= Beginning of Section =

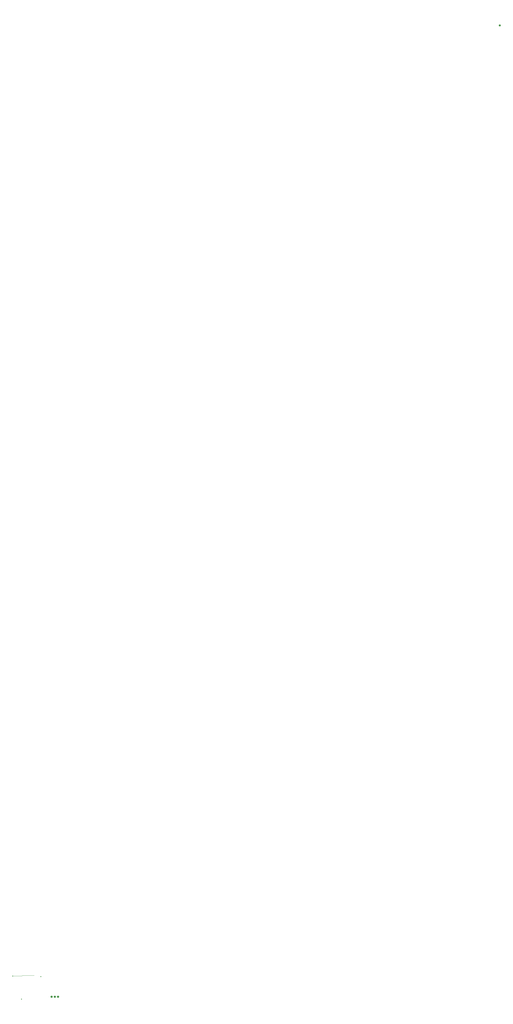
<source format=gbr>
G04 Short version a file taken from the Example Job 1, created by Filip Vermeire, Ucamco*
%TF.FileFunction,Copper,Bot,L4*%
%TF.FilePolarity,Positive*%
%TF.Part,Single*%
%FSLAX36Y36*%
%MOMM*%
%TA.AperFunction,Conductor*%
%ADD10C,0.15000*%
%TA.AperFunction,ViaPad*%
%ADD11C,0.75000*%
%TA.AperFunction,ComponentPad*%
%ADD12C,1.60000*%
%ADD13C,1.70000*%
G01*
G75*
%LPD*%
D10*
X76649990Y36899980D02*
X83949950D01*
X84399990Y37349990D01*
X93699990D01*
D11*
X76649990Y36899985D03*
X83599990Y18749980D03*
X98829985Y36504980D03*
D12*
X460298855Y784148855D03*
D13*
X107299765Y20629885D03*
X109839765D03*
X112379765D03*
M02*

</source>
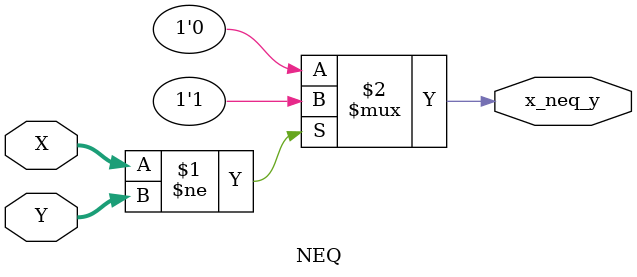
<source format=v>
`timescale 1ns / 1ps
module NEQ(X, Y, x_neq_y);

input [3:0] X, Y;
output x_neq_y;

assign x_neq_y = (X != Y) ? 1'b1:1'b0; 


endmodule

</source>
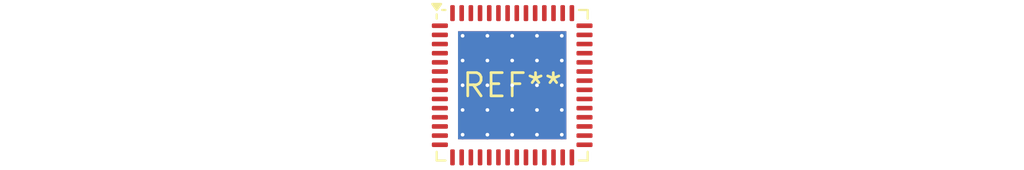
<source format=kicad_pcb>
(kicad_pcb (version 20240108) (generator pcbnew)

  (general
    (thickness 1.6)
  )

  (paper "A4")
  (layers
    (0 "F.Cu" signal)
    (31 "B.Cu" signal)
    (32 "B.Adhes" user "B.Adhesive")
    (33 "F.Adhes" user "F.Adhesive")
    (34 "B.Paste" user)
    (35 "F.Paste" user)
    (36 "B.SilkS" user "B.Silkscreen")
    (37 "F.SilkS" user "F.Silkscreen")
    (38 "B.Mask" user)
    (39 "F.Mask" user)
    (40 "Dwgs.User" user "User.Drawings")
    (41 "Cmts.User" user "User.Comments")
    (42 "Eco1.User" user "User.Eco1")
    (43 "Eco2.User" user "User.Eco2")
    (44 "Edge.Cuts" user)
    (45 "Margin" user)
    (46 "B.CrtYd" user "B.Courtyard")
    (47 "F.CrtYd" user "F.Courtyard")
    (48 "B.Fab" user)
    (49 "F.Fab" user)
    (50 "User.1" user)
    (51 "User.2" user)
    (52 "User.3" user)
    (53 "User.4" user)
    (54 "User.5" user)
    (55 "User.6" user)
    (56 "User.7" user)
    (57 "User.8" user)
    (58 "User.9" user)
  )

  (setup
    (pad_to_mask_clearance 0)
    (pcbplotparams
      (layerselection 0x00010fc_ffffffff)
      (plot_on_all_layers_selection 0x0000000_00000000)
      (disableapertmacros false)
      (usegerberextensions false)
      (usegerberattributes false)
      (usegerberadvancedattributes false)
      (creategerberjobfile false)
      (dashed_line_dash_ratio 12.000000)
      (dashed_line_gap_ratio 3.000000)
      (svgprecision 4)
      (plotframeref false)
      (viasonmask false)
      (mode 1)
      (useauxorigin false)
      (hpglpennumber 1)
      (hpglpenspeed 20)
      (hpglpendiameter 15.000000)
      (dxfpolygonmode false)
      (dxfimperialunits false)
      (dxfusepcbnewfont false)
      (psnegative false)
      (psa4output false)
      (plotreference false)
      (plotvalue false)
      (plotinvisibletext false)
      (sketchpadsonfab false)
      (subtractmaskfromsilk false)
      (outputformat 1)
      (mirror false)
      (drillshape 1)
      (scaleselection 1)
      (outputdirectory "")
    )
  )

  (net 0 "")

  (footprint "QFN-56-1EP_8x8mm_P0.5mm_EP5.9x5.9mm_ThermalVias" (layer "F.Cu") (at 0 0))

)

</source>
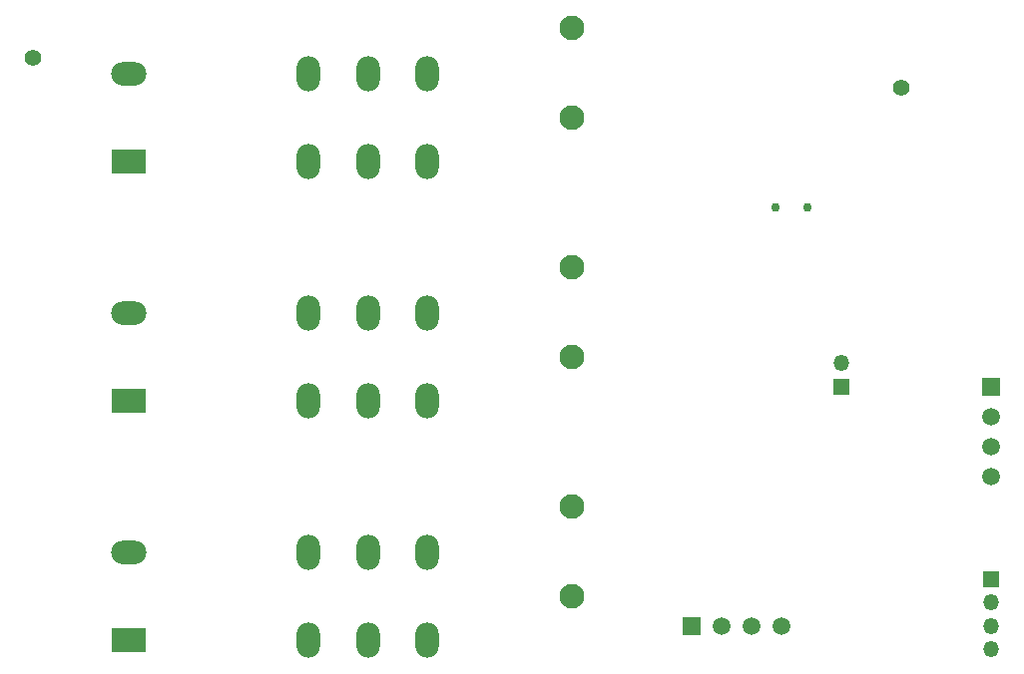
<source format=gbr>
%TF.GenerationSoftware,KiCad,Pcbnew,7.0.9*%
%TF.CreationDate,2023-12-03T00:18:19-03:00*%
%TF.ProjectId,E3,45332e6b-6963-4616-945f-706362585858,rev?*%
%TF.SameCoordinates,Original*%
%TF.FileFunction,Soldermask,Bot*%
%TF.FilePolarity,Negative*%
%FSLAX46Y46*%
G04 Gerber Fmt 4.6, Leading zero omitted, Abs format (unit mm)*
G04 Created by KiCad (PCBNEW 7.0.9) date 2023-12-03 00:18:19*
%MOMM*%
%LPD*%
G01*
G04 APERTURE LIST*
%ADD10C,1.400000*%
%ADD11R,1.500000X1.500000*%
%ADD12C,1.500000*%
%ADD13O,2.000000X3.000000*%
%ADD14R,3.000000X2.000000*%
%ADD15O,3.000000X2.000000*%
%ADD16R,1.350000X1.350000*%
%ADD17O,1.350000X1.350000*%
%ADD18C,0.750000*%
%ADD19C,2.100000*%
G04 APERTURE END LIST*
D10*
%TO.C,REF\u002A\u002A*%
X157480000Y-45720000D03*
%TD*%
%TO.C,REF\u002A\u002A*%
X83820000Y-43180000D03*
%TD*%
D11*
%TO.C,U3*%
X165100000Y-71120000D03*
D12*
X165100000Y-73660000D03*
X165100000Y-76200000D03*
X165100000Y-78740000D03*
%TD*%
D11*
%TO.C,U2*%
X139700000Y-91440000D03*
D12*
X142240000Y-91440000D03*
X144780000Y-91440000D03*
X147320000Y-91440000D03*
%TD*%
D13*
%TO.C,K3*%
X112290000Y-92650000D03*
X112290000Y-85150000D03*
X107250000Y-92650000D03*
X107250000Y-85150000D03*
X117330000Y-92650000D03*
X117330000Y-85150000D03*
D14*
X91990000Y-92650000D03*
D15*
X91990000Y-85150000D03*
%TD*%
D13*
%TO.C,K2*%
X112290000Y-72330000D03*
X112290000Y-64830000D03*
X107250000Y-72330000D03*
X107250000Y-64830000D03*
X117330000Y-72330000D03*
X117330000Y-64830000D03*
D14*
X91990000Y-72330000D03*
D15*
X91990000Y-64830000D03*
%TD*%
D13*
%TO.C,K1*%
X112290000Y-52010000D03*
X112290000Y-44510000D03*
X107250000Y-52010000D03*
X107250000Y-44510000D03*
X117330000Y-52010000D03*
X117330000Y-44510000D03*
D14*
X91990000Y-52010000D03*
D15*
X91990000Y-44510000D03*
%TD*%
D16*
%TO.C,J5*%
X152400000Y-71120000D03*
D17*
X152400000Y-69120000D03*
%TD*%
D16*
%TO.C,J2*%
X165100000Y-87440000D03*
D17*
X165100000Y-89440000D03*
X165100000Y-91440000D03*
X165100000Y-93440000D03*
%TD*%
D18*
%TO.C,J1*%
X146795000Y-55915000D03*
X149545000Y-55915000D03*
%TD*%
D19*
%TO.C,H6*%
X129540000Y-88900000D03*
%TD*%
%TO.C,H5*%
X129540000Y-81280000D03*
%TD*%
%TO.C,H4*%
X129540000Y-68580000D03*
%TD*%
%TO.C,H3*%
X129540000Y-60960000D03*
%TD*%
%TO.C,H2*%
X129540000Y-48260000D03*
%TD*%
%TO.C,H1*%
X129540000Y-40640000D03*
%TD*%
M02*

</source>
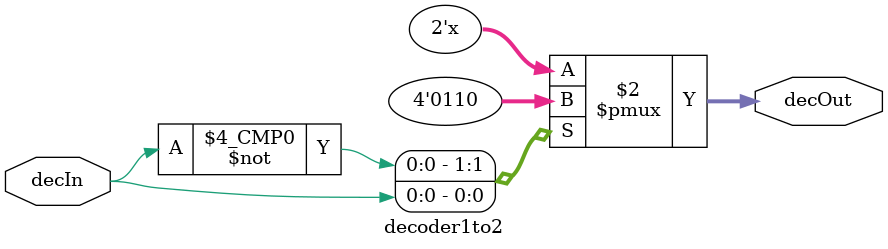
<source format=v>
`timescale 1ns / 1ps
module decoder1to2(input decIn,output reg [1:0] decOut);

always@(decIn)
case(decIn)
1'b0 : decOut=2'b01;
1'b1 : decOut=2'b10;
endcase
endmodule

</source>
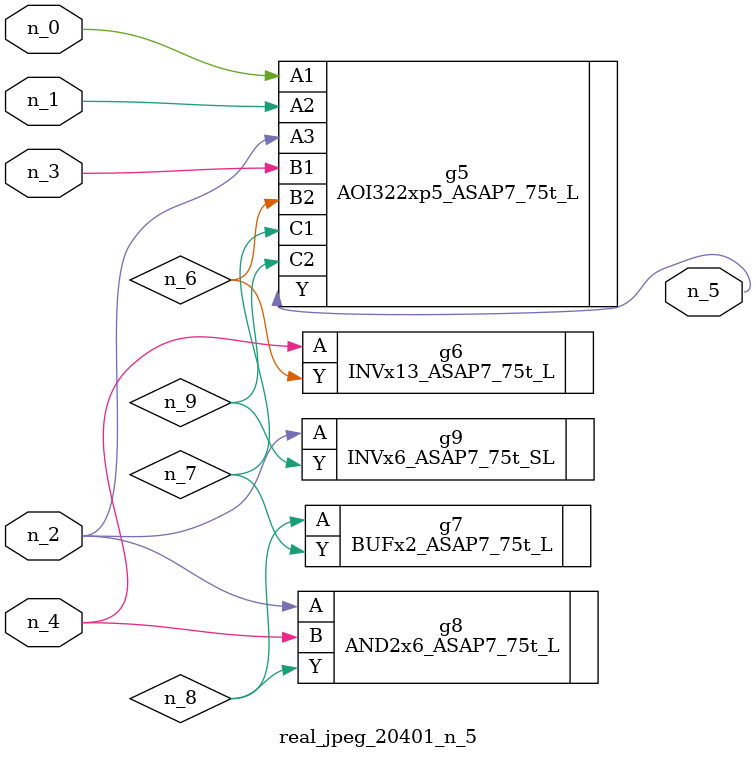
<source format=v>
module real_jpeg_20401_n_5 (n_4, n_0, n_1, n_2, n_3, n_5);

input n_4;
input n_0;
input n_1;
input n_2;
input n_3;

output n_5;

wire n_8;
wire n_6;
wire n_7;
wire n_9;

AOI322xp5_ASAP7_75t_L g5 ( 
.A1(n_0),
.A2(n_1),
.A3(n_2),
.B1(n_3),
.B2(n_6),
.C1(n_7),
.C2(n_9),
.Y(n_5)
);

AND2x6_ASAP7_75t_L g8 ( 
.A(n_2),
.B(n_4),
.Y(n_8)
);

INVx6_ASAP7_75t_SL g9 ( 
.A(n_2),
.Y(n_9)
);

INVx13_ASAP7_75t_L g6 ( 
.A(n_4),
.Y(n_6)
);

BUFx2_ASAP7_75t_L g7 ( 
.A(n_8),
.Y(n_7)
);


endmodule
</source>
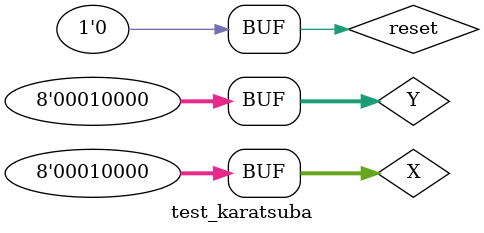
<source format=v>
`timescale 1ns/100ps

/* módulo de teste para a rom */
module test_karatsuba;
	reg [7:0] X;
    reg [7:0] Y;
	reg reset;
	wire [15:0] Z;
	
	// instância da Unit Under Test
	karatsuba uut(
		.X(X),
		.Y(Y),
		.reset(reset),
        .Z(Z)
	);
	
	// testa os produtos X*Y para diversos valores de X e Y
	initial begin
		X = 8'b00010000;
        Y = 8'b00010000;
		reset = 1'b0;
		$monitor ("X = %D; Y = %D; X*Y = %D", X, Y, Z);
		#100;
	end
endmodule

</source>
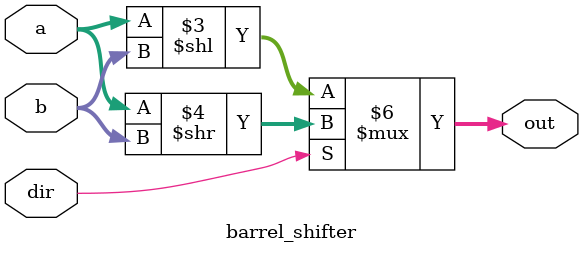
<source format=v>
`timescale 1ns / 1ps
module barrel_shifter(input [31:0] a, input [31:0] b,input dir,output reg[31:0] out);

	always @*
	begin
	  if(dir==0) 
	  begin
		  out = a<<b;
	  end
	  else out = a>>b;
	 end 
endmodule

</source>
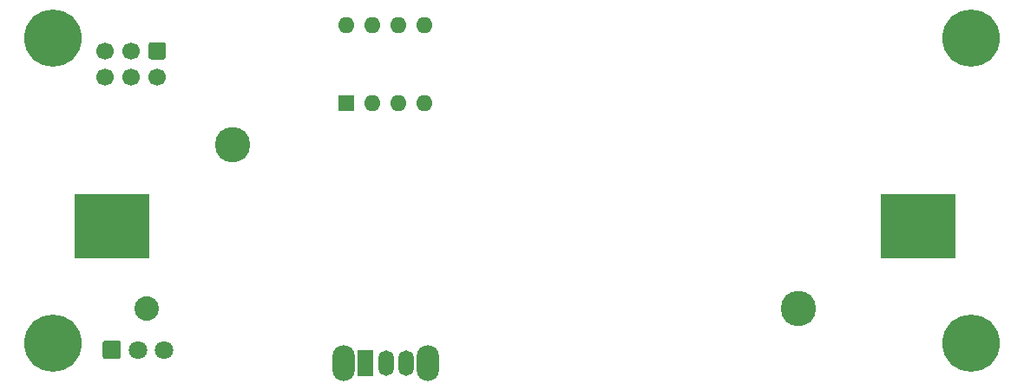
<source format=gbr>
%TF.GenerationSoftware,KiCad,Pcbnew,(5.1.7)-1*%
%TF.CreationDate,2020-11-19T15:51:39+01:00*%
%TF.ProjectId,Notifier,4e6f7469-6669-4657-922e-6b696361645f,rev?*%
%TF.SameCoordinates,Original*%
%TF.FileFunction,Soldermask,Bot*%
%TF.FilePolarity,Negative*%
%FSLAX46Y46*%
G04 Gerber Fmt 4.6, Leading zero omitted, Abs format (unit mm)*
G04 Created by KiCad (PCBNEW (5.1.7)-1) date 2020-11-19 15:51:39*
%MOMM*%
%LPD*%
G01*
G04 APERTURE LIST*
%ADD10C,5.600000*%
%ADD11C,2.390000*%
%ADD12C,3.450000*%
%ADD13R,7.340000X6.350000*%
%ADD14C,1.800000*%
%ADD15O,2.200000X3.500000*%
%ADD16O,1.500000X2.500000*%
%ADD17R,1.500000X2.500000*%
%ADD18O,1.600000X1.600000*%
%ADD19R,1.600000X1.600000*%
%ADD20C,1.700000*%
G04 APERTURE END LIST*
D10*
%TO.C,H4*%
X120015000Y-160020000D03*
%TD*%
%TO.C,H3*%
X120015000Y-130175000D03*
%TD*%
%TO.C,H2*%
X30480000Y-130175000D03*
%TD*%
%TO.C,H1*%
X30480000Y-160020000D03*
%TD*%
D11*
%TO.C,J1*%
X39635000Y-156590000D03*
D12*
X47965000Y-140590000D03*
X103165000Y-156590000D03*
D13*
X114895000Y-148590000D03*
X36235000Y-148590000D03*
%TD*%
D14*
%TO.C,U2*%
X41275000Y-160655000D03*
X38735000Y-160655000D03*
G36*
G01*
X35295000Y-161306600D02*
X35295000Y-160003400D01*
G75*
G02*
X35543400Y-159755000I248400J0D01*
G01*
X36846600Y-159755000D01*
G75*
G02*
X37095000Y-160003400I0J-248400D01*
G01*
X37095000Y-161306600D01*
G75*
G02*
X36846600Y-161555000I-248400J0D01*
G01*
X35543400Y-161555000D01*
G75*
G02*
X35295000Y-161306600I0J248400D01*
G01*
G37*
%TD*%
D15*
%TO.C,ON/OFF*%
X67060000Y-161925000D03*
X58860000Y-161925000D03*
D16*
X64960000Y-161925000D03*
X62960000Y-161925000D03*
D17*
X60960000Y-161925000D03*
%TD*%
D18*
%TO.C,U1*%
X59055000Y-128905000D03*
X66675000Y-136525000D03*
X61595000Y-128905000D03*
X64135000Y-136525000D03*
X64135000Y-128905000D03*
X61595000Y-136525000D03*
X66675000Y-128905000D03*
D19*
X59055000Y-136525000D03*
%TD*%
%TO.C,J2*%
G36*
G01*
X40040000Y-130595000D02*
X41240000Y-130595000D01*
G75*
G02*
X41490000Y-130845000I0J-250000D01*
G01*
X41490000Y-132045000D01*
G75*
G02*
X41240000Y-132295000I-250000J0D01*
G01*
X40040000Y-132295000D01*
G75*
G02*
X39790000Y-132045000I0J250000D01*
G01*
X39790000Y-130845000D01*
G75*
G02*
X40040000Y-130595000I250000J0D01*
G01*
G37*
D20*
X38100000Y-131445000D03*
X35560000Y-131445000D03*
X40640000Y-133985000D03*
X38100000Y-133985000D03*
X35560000Y-133985000D03*
%TD*%
M02*

</source>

= End of Section =

▸ **Required action**: Take each line of the material that contains the word "version" and list it.

▸ **Reply to the task**:
G04 Short version a file taken from the Example Job 1, created by Filip Vermeire, Ucamco*
(kicad_pcb (version 20240108) (generator pcbnew)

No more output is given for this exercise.